Die Kinderlähmung, auch Poliomyelitits oder Polio genannt, ist eine hochansteckende Infektionskrankheit, die durch die Polio-Viren übertragen wird. Sie befallen vorwiegend Nervenzellen im Rückenmark, die für die Muskelkontrolle zuständig sind. Dadurch kann es zu dauerhaften Lähmungserscheinungen oder sogar zum Tod kommen. Betroffen sind vor allem Kinder im Alter von drei bis acht Jahren, aber auch Erwachsene kann es treffen. Europa ist seit dem 21. Juni 2002 dank konsequenter Impfungen poliofrei, Deutschland hingegen schon seit 1990. In Regionen wie Afrika, östliches Mittelmeer und Süd-Ost-Asien kommt es jedoch immer noch regelmäßig zum Ausbruch der Krankheit. Oftmals ist der Grund für eine Nichtimpfung in diesen Ländern ein politisch-religiöser Aspekt.

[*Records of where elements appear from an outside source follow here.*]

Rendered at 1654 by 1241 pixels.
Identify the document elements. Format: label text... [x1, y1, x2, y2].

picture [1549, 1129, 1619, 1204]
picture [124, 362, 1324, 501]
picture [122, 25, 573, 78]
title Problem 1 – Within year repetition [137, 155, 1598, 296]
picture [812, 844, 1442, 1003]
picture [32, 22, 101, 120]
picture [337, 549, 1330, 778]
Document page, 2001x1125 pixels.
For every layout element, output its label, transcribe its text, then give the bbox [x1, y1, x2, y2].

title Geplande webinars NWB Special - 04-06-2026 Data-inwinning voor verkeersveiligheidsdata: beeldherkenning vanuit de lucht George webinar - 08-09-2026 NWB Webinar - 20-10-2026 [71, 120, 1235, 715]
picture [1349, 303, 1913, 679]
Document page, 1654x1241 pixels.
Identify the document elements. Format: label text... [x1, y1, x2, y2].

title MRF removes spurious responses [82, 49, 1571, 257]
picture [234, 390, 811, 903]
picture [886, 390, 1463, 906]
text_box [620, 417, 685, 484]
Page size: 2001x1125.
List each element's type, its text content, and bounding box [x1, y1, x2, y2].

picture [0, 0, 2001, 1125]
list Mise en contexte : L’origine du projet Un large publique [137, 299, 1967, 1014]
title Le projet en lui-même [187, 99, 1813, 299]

In den meisten Fällen verläuft die Krankheit als normale Durchfallerkrankung. In wenigen Fällen kommt es zu Lähmungen oder zum Tod.
Übertragung
Die Übertragung der Kinderlähmung erfolgt durch das Polio-Virus, das in drei verschiedenen Varianten vorkommt. In den meisten Fällen werden die Viren durch fäkal-orale Schmierinfektionen oder Kontaktinfektionen übertragen. Es reichen schon winzige Spuren von Kot aus, die oftmals durch ungewaschene Hände übertragen werden. Auf Lebensmittel haftende Viren führen somit zu einer schnellen Verbreitung der Infektionskrankheit. Schlechte hygienische Verhältnisse begünstigen daher die Ausbreitung. Es kann auch zu einer Tröpfcheninfektion, durch Husten oder Niesen kommen, die jedoch selten ist.
Symptome
Eine leichte Erkrankung, die sich „lediglich“ durch Durchfall äußert oder sogar völlig symptomfrei ist, kommt in 90 bis 95 Prozent der Fälle vor. Jedoch kann es bei einem von hundert Kindern zu Lähmungen kommen.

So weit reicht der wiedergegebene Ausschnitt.